What would satisfy you the most?
- Buy the luxury sports car that you want?
- Move to the five-bedroom home of your dreams?
- Start a relationship with the partner that you yearn for?
Maybe, your desires are subtler.
- Being respected by others.
- Being admired by them.
- Being approved.
- Turning heads around when you’re in public.
Or maybe, you’re frustrated with the challenges in your life, and you want to retire and do nothing the whole day.
The Problem with Your Desires
The problem is none of those achievements will satisfy you. They mean something to you at this moment, because you don’t have them. Once you have them, they’ll be an ordinary part of your daily life.
- Once you have the luxury car, it won’t satisfy you anymore. You’ll be dreaming of a yacht.
- Once you have the five-bedroom home, you’ll be dreaming of a castle or a home with an ocean view.
- Once you’re in a relationship with your dream partner, you’ll start fantasizing about other people.
This is all human nature. Our wants are endless. Seemingly desirable things lose their meaning once you get them. Even the respect, admiration, and approval of others don’t mean much after you get used to that.
After a while, having an easy life becomes boring. You start looking for new challenges or risk falling into apathy and depression.
I don’t oppose buying luxury cars or homes or starting relationships. Just don’t obsess with them. Don’t end up in adversity to reach them. They won’t satisfy you at the end.
They’re like the chocolate at the end of a meal. It’s nice to have one once in a while. But they aren’t essential.

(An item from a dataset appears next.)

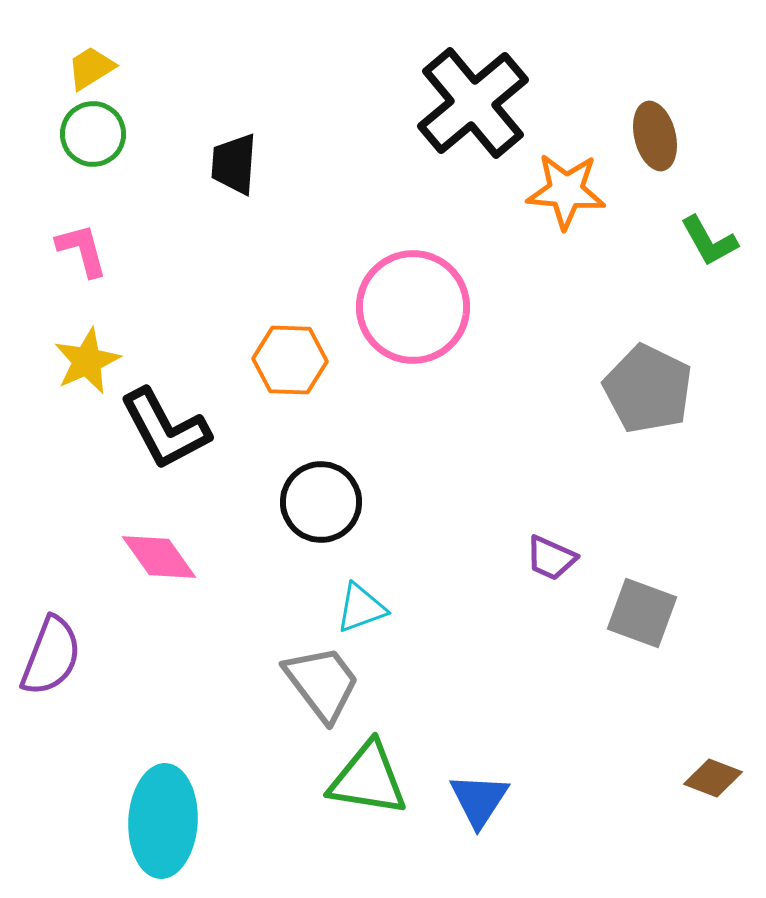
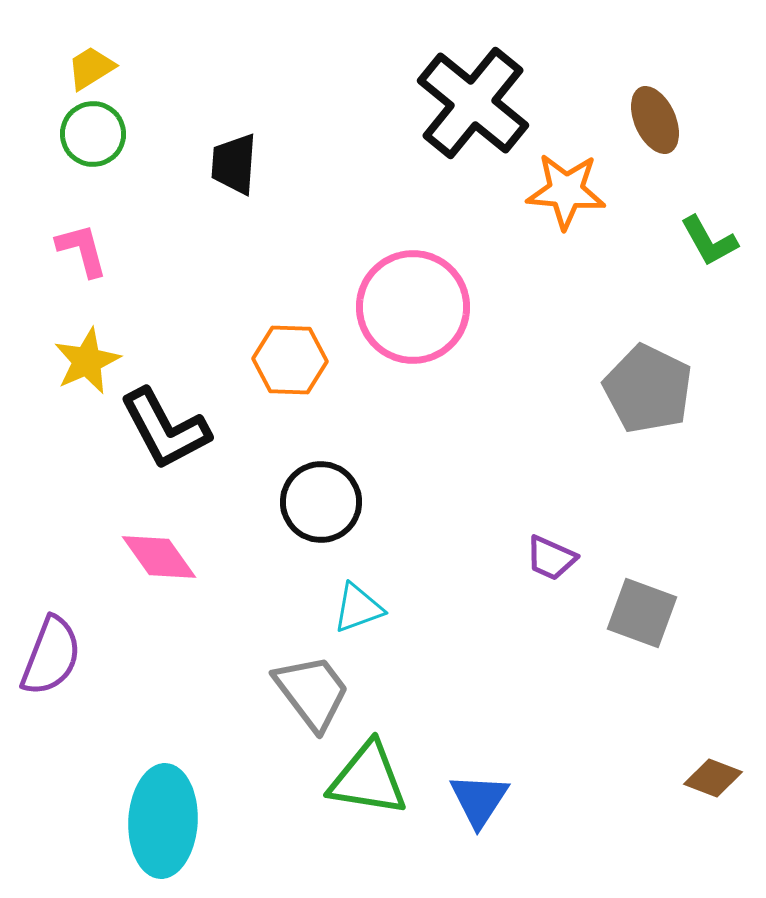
black cross: rotated 11 degrees counterclockwise
brown ellipse: moved 16 px up; rotated 10 degrees counterclockwise
cyan triangle: moved 3 px left
gray trapezoid: moved 10 px left, 9 px down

If realizing all of your desires won’t satisfy you, what would?
What satisfies us is to help someone in need and to make a real change in their life. Compassion is on a different level of consciousness than desire. Desire is a bottomless pit. Compassion increases our level of consciousness.
Most people, especially men, misunderstand compassion. They think that it has something to do with being soft. That’s the exact opposite of the truth.
Compassion starts with facing the pain and suffering of others. That isn’t soft. On the contrary, it requires serious mental toughness. It also involves toughness to do something about that pain and suffering.
It’s easy to turn a blind eye to the suffering of animals that are consumed as food every day by billions of people. It’s easy to fit in with the society and give in to your desire of consuming animal products. Doing the opposite is hard.
What Compassion Isn’t
Compassion isn’t about donating to charity and being done with it. Giving money doesn’t resonate with the primal part of our brains. We need to experience how our donations change the lives of others.
Compassion is also misunderstood for self-sacrifice. You don’t need to sacrifice your own success for compassion. On the contrary, you can use compassion to motivate yourself to succeed.
You can use compassion to let go of the inessentials and to focus on what matters in your life and work. You can use compassion to work harder.
The Hardest Part of Compassion
Compassion isn’t just about helping people in need. It’s also not reacting with hostility when we think we’re mistreated. That doesn’t mean not to defend ourselves or our rights. That means not reacting with unnecessary force or violence.
By violence, I don’t only mean physical violence. I also mean psychological violence. A joke can be a cynical remark, which is also an act of violence on a subtle level.
When somebody acts hostile against you, think about the pain and suffering in their past that motivates them to act that way. Reacting to them is easy. It’s hard to recognize their pain and feel compassion toward them.
What kind of a world would we live in if everybody practiced compassion?
Pain is inevitable. We all will face pain in our lives, whether physically or psychologically. What kind of a world would you like to live in when that happens to you? In a compassionate world? Or in an ignorant world? Knowing that, do you want to be a part of a compassionate world or an ignorant world?
Conclusion
We, humans, have endless desires. Realizing our desires won’t satisfy us. That only results in more desires. As long as we know that fact, it’s OK to fulfill our desires once in a while. Just remember that they’re an inessential part of your life.
Contrary to the common belief, compassion isn’t softness. It takes a lot of mental toughness to face the pain and suffering of others.
It also takes serious mental toughness to not react with hostility when someone acts hostile against you. You need to recognize the pain and suffering in their past that motivate their behavior.
Compassion doesn’t mean sacrificing yourself. On the contrary, it gives you real, lasting satisfaction, peace, and joy. It eliminates hostility from your psyche, which makes you healthier. It motivates you to succeed and helps you build the character to do that.
Where would you rather live? In a compassionate world? Or in an ignorant one? Compassion increases the level of consciousness of the entire planet and makes it a better place to live for all of us.